«O rientation active» pour ses promoteurs, «sélection masquée» pour ses détracteurs, «information renforcée» pour les neutres qui refusent de choisir. Les deux tiers des universités françaises 59 sur 85 proposent désormais d'aider les nouveaux bacheliers à faire le bon choix, en les encourageant ou en les dissuadant de s'inscrire dans telle filière. Officiellement, il s'agit de lutter contre l'échec : plus de 20 % des étudiants abandonnent sans diplôme. Mais certains voient là une façon de sélectionner pour des universités tenues d'accueillir tout le monde.
Modestes. Lancée en septembre dernier par le ministre de l'Enseignement supérieur, l'idée d'une «préinscription» à l'entrée de l'université a tout de suite suscité des hauts cris, notamment de syndicats étudiants. Une circulaire ministérielle est toutefois promulguée en novembre, avec des objectifs plus modestes. On y parle d' «orientation active». Et d'une expérience que seules les universités volontaires mèneront, entre janvier et mars, sans moyens supplémentaires.
Dans la précipitation, chacun a tenté de faire au mieux. Le lycéen de terminale remplit un dossier, par écrit ou sur le site web, où il inclut ses derniers bulletins scolaires, ses notes aux épreuves anticipées du bac, la filière qu'il veut suivre, etc. En général, les universités renvoient des réponses types : elles ont défini plusieurs profils d'étudiants qui réussissent, par discipline. Ceux dont le profil est trop éloigné sont découragés. Des entretiens peuvent leur être proposés dans le cadre des Journées portes ouvertes.
«C'est évidemment mieux pour le lycéen de savoir à l'avance s'il se fourvoie ou non, assure Anita Bersellini, présidente de l'université Paris-XI Orsay, aussi doit-il être informé, savoir par exemple qu'avec un diplôme de sciences physiques, aujourd'hui, on a un emploi. C'est aussi dans notre intérêt. Nous ne souhaitons pas prendre des pas bons, les autres allant dans les filières sélectives. En même temps, ce n'est pas une sélection, l'étudiant s'inscrit où il veut, même après un avis négatif.»
Avec 530 connexions sur le site «Orientation active» de l'université Bordeaux-IV, Yves le Breton, directeur du SUIO (service information et orientation), n'est pas mécontent : «Nous avons eu si peu de temps. Un peu plus du quart de la population concernée les premières années de droit, économie-gestion, commerce, AES a reçu une information approfondie et pu consulter les taux de succès et d'échec de chaque année de licence.» Les lycéens vont maintenant recevoir des réponses types. Mais, faute de moyens, ceux invités à renoncer n'auront aucun conseil particulier. «Pour 135 000 étudiants, nous avons un demi-poste de conseiller d'orientation, regrette Yves le Breton, les lycées sont mieux dotés.»
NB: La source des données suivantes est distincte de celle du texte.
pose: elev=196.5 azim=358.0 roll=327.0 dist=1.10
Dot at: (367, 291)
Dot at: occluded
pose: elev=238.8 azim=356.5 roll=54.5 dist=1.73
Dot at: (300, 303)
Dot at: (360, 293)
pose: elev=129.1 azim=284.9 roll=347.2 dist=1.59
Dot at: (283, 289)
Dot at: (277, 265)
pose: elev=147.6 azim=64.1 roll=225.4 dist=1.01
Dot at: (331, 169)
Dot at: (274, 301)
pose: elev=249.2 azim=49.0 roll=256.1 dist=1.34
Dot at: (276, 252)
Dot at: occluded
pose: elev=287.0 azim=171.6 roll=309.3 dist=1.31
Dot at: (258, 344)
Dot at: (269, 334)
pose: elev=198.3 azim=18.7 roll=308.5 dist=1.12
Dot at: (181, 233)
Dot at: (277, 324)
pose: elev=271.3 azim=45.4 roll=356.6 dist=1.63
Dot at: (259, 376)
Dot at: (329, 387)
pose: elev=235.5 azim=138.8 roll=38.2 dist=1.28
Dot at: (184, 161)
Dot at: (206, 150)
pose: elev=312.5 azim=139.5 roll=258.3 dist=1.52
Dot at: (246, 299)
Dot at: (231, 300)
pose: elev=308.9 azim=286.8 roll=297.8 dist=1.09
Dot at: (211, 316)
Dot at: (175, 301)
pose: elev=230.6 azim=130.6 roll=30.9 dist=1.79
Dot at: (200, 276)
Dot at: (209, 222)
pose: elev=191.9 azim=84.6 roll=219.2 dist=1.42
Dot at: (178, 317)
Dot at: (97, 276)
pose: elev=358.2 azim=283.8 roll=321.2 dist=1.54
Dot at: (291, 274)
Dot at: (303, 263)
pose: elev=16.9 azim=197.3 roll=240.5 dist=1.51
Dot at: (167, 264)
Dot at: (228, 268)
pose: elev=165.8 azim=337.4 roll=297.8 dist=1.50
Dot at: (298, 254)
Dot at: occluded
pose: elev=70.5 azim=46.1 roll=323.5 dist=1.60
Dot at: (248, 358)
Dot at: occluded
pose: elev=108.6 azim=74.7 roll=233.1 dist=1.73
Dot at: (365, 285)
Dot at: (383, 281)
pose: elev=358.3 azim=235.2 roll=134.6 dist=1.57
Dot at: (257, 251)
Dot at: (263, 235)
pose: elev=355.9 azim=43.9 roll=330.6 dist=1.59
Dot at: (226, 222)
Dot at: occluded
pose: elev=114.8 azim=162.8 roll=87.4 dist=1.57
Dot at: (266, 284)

«Rassurés». A Montpellier-I, Philippe Augé, responsable du projet Orientation active, évoque un «bilan mitigé» : 228 lycéens ont rempli les dossiers, essentiellement de filières générales ayant de bons résultats. «Ils voulaient être rassurés», dit-il. Or le dispositif vise plutôt les bacheliers pro et techno, qui fournissent le gros des étudiants en échec. «On devrait pouvoir leur conseiller des filières courtes, comme les STS et les IUT. Mais le problème est que ces établissements sélectionnent et ne prennent que les meilleurs, avec des bacs généraux. Du coup, ces bacheliers risquent de choisir encore l'université par défaut.»
En butte à une vive opposition notamment syndicale au conseil d'administration, la prestigieuse université Paris-I Sorbonne a choisi de mettre en place une «information renforcée». Un site spécial (1) a été ouvert, où les étudiants peuvent s'autoévaluer et demander un avis. Dans la semaine qui suit, ils reçoivent une réponse type que des enseignants ont toutefois affinée. «Nous avons reçu 2 260 demandes d'avis pédagogiques concernant 9 licences, explique Mireille Chiroleu-Assouline, déléguée à la communication. Devant le succès, nous venons de décider de prolonger jusqu'au 25 mars. Tout le monde peut être gagnant si les étudiants savent mieux où ils vont» .
L'expérience sera-t-elle généralisée l'an prochain ? D'ici là, il faudra lever les réticences des syndicats. Mais aussi des enseignants appelés à animer des réunions d'orientation. Beaucoup s'y sont refusés, estimant que, après la suppression des décharges horaires, il était malvenu de leur demander un surcroît de travail.